Now, you all keep talking about the rasberry, blackberry, and mulberry plants/trees/leaves, but what about the fruits off of them? Is there anything to be said about crabapple?


----------



## PatriotSurvival

I personally eat & feed My rabbits Canna Lily


----------



## tentance

I'm working on a full list of everything that i can think of to keep the rabbits nutritionally healthy, yet cut feeding costs. My new plan is to buy pure alfalfa pellet (high protein, not too expensive) and add to that the things in this list. 
It can be tough because most of the books on "weeds" are usually for the SE parts of the US, and a lot of those plants don't grow here. like lamb's quarters, alfalfa, dandelions, etc.

The nutritional makeup up a rabbit's complete diet is a large subject best explored in another post. This is meant to be just a list of safe plants, along with a list of common but unsafe plants. Starred items I have personally fed my rabbits with no ill effects.

*Grassy Types *
Banana leaves*
Rye*
Bamboo*
Yellow Nutsedge*
Bahia*
Plantain*
Sunflower
Sorghum*
Pampas Grass
Fountain Grass
Kenaf

*Legume Types*
Cowpea leaves*
Peanut leaves*
Black Turtle bean leaves*
Green runner bean leaves*
Desmodium spp. leaves*

*Herb Types*
Spanish Needle (Bidens alba)*
Soap Ginger*
Cardamom Ginger
Purslane*
Sweet potato leaves*
All Rosaceae family, including blackberry*, raspberry, pears*, and roses
Sycamore*
Maple*
Hibiscus*
Mulberry
Citrus leaves
Persimmon leaves*
Canna leaves*
Squash spp.*
Carrot leaves*
Cilantro*
Rosemary
Basil
Parsley*
Lemongrass
Oregano
Sage
Prickly Pear (spines removed)
Pusley, Brazilian* and Floridian*
Violet Woodsorrel (In small quantities)


*Unsafe but common plants*
Oak trees and acorns
Crinum
Century plant
All Prunus species including Cherry Laurel (fruit may be safe, pits are not)
Chinaberry Tree
4 O'Clocks
Taro, Dasheen, Elephant Ear
Caladium
Amaryllis
Gladiolus
White Potato Greens
Oleander
Tomato plants
Crape Myrtle
Lantana
Privet
Frangipani
Rhoeo spathacea Steam (syn. R. discolor Hance)
Oyster plant
Moses-in-a-Boat (Purple Heart)
Rain lily

*Unknown Toxicity Status*
Heliconia
Ixora
Hydrangea
Ferns
Bromeliads
Palmetto
Cabbage Palm
Crepe Myrtle
Loquat
Fig
Pine needles
Stargazer or Daylily
Kiwi
Muscadine grape
Orange Honeysuckle
Yucca spp.

= TASK 1 =
Copy the part of the thread on feeding rabbits starting with "I'm working on" and going on through "in this list.".
= TASK 2 =
Pick up the thread on feeding rabbits after its last line and continue it.
The records come from a separate source, not from the thread on feeding rabbits.

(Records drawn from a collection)

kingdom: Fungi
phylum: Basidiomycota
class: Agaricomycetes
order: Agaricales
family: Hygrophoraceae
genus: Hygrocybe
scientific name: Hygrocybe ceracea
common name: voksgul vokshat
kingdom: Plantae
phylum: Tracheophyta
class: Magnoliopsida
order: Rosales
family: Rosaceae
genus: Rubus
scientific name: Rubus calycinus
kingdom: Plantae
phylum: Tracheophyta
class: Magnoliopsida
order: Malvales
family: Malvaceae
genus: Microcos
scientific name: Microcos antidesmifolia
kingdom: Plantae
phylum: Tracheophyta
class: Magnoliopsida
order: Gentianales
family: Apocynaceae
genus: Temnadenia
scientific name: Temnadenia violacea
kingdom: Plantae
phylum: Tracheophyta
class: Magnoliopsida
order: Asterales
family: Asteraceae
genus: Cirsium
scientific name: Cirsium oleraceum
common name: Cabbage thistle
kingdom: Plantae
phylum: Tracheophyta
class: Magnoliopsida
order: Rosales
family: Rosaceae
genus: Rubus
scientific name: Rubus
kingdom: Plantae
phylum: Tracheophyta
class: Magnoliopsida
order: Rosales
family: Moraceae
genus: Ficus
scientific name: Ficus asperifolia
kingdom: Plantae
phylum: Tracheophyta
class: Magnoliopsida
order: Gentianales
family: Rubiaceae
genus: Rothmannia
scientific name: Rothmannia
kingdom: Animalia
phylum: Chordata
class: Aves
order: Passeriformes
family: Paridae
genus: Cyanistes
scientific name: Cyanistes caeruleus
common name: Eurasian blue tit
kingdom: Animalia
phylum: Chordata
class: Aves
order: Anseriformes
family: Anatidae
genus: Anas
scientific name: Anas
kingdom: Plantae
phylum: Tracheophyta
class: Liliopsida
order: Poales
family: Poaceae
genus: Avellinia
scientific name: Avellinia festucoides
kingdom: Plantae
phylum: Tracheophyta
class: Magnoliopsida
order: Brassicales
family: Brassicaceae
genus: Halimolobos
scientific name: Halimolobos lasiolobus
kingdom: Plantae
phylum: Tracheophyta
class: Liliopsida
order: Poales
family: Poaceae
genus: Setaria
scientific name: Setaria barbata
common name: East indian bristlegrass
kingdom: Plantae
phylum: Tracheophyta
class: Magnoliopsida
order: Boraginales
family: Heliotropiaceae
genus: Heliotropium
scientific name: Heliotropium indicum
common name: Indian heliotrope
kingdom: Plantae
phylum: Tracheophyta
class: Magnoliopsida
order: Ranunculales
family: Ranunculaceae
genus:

= EXERCISE ANSWER 1 =
I'm working on a full list of everything that i can think of to keep the rabbits nutritionally healthy, yet cut feeding costs. My new plan is to buy pure alfalfa pellet (high protein, not too expensive) and add to that the things in this list.

= EXERCISE ANSWER 2 =
Mexican Creeper
Passionflower
Magnolia
Allamanda
Confederate Jasmine
Wisteria
Dog Fennel
Liriope
Peace Lily
Periwinkle
Mexican Petunia
Air Potato
Mimosa
Acacia spp.
Begonia spp.
Cypress spp.
Pecan leaves
Prickly sida, Sida spinosa

Rabbits turn weeds into fertilizer, just think of the possibilities...​


----------



## Terri

MIL had wonderfull flower beds and she never had to do anything but water them! 

This was because every day she would gather 1-2 handfulls of rabbit feed from them. That was all the weeding they ever needed.


----------



## MaggieJ

Thanks, Terri, for all your hard work on safe plants of the south. It's been lacking for a long time! Would it be possible to include the botanical (Latin) names of the plants as well. This would really help prevent mistakes in identification. Common names vary from region to region and often the plants are not even in the same family. We had one situation where someone was all set to feed her rabbits teasels because in her area they called them cattails. Fortunately she made a comment about the spines and we got it sorted out.


----------



## tentance

Shayanna,

There has not been a lot of research done on rabbit forage for many years, and some of the best information is coming to us from the "third world". From what i have found, the majority of members of the Rosaceae family are safe, while members of the Prunus family are not.
When in doubt, don't risk it, right? I would probably try crabapple if it lived here, and for sure my buns love pear leaves.


----------



## MaggieJ

Yes, in general, members of the Rosaceae family are safe: rose leaves and flowers, apples branches, leaves and fruit, ditto pear. The seeds of apple and perhaps pear are considered toxic, but the amounts needed to cause a problem far exceed what a rabbit would normally be given. Cutting the apple "around the equator" makes it easy to knock out the seeds.

The fruits of the Prunus family - peaches, plums and other single stoned fruits - are likely safe in small quantities, but the foliage, branches and seeds are best given a miss. The fruit is very sugary and best used at most as an occasional treat in very small quantities.


----------



## tentance

yup, see post above.


----------



## Julia Winter

I have a question: we were told by our vet that apple branches were "like candy" and shouldn't be given every day. With three apple trees on our property (four, including the crabapple) we could give apple prunings pretty often, but we haven't.

It doesn't make sense to me: I can see that you wouldn't want to give actual slices of apple every day, but the bark and leaves? Really?


----------



## Julia Winter

I want to put in a good word for Lambsquarters. They are so yummy I have been known to collect, blanch and freeze the leaves for future consumption! I even tossed a bunch of the larger leaves with olive oil, spread them out on cookie sheets, sprinkled with salt and baked them, making delicious "chips." 

Our rabbit loves it as well.


----------



## feedbunns

Hello every one.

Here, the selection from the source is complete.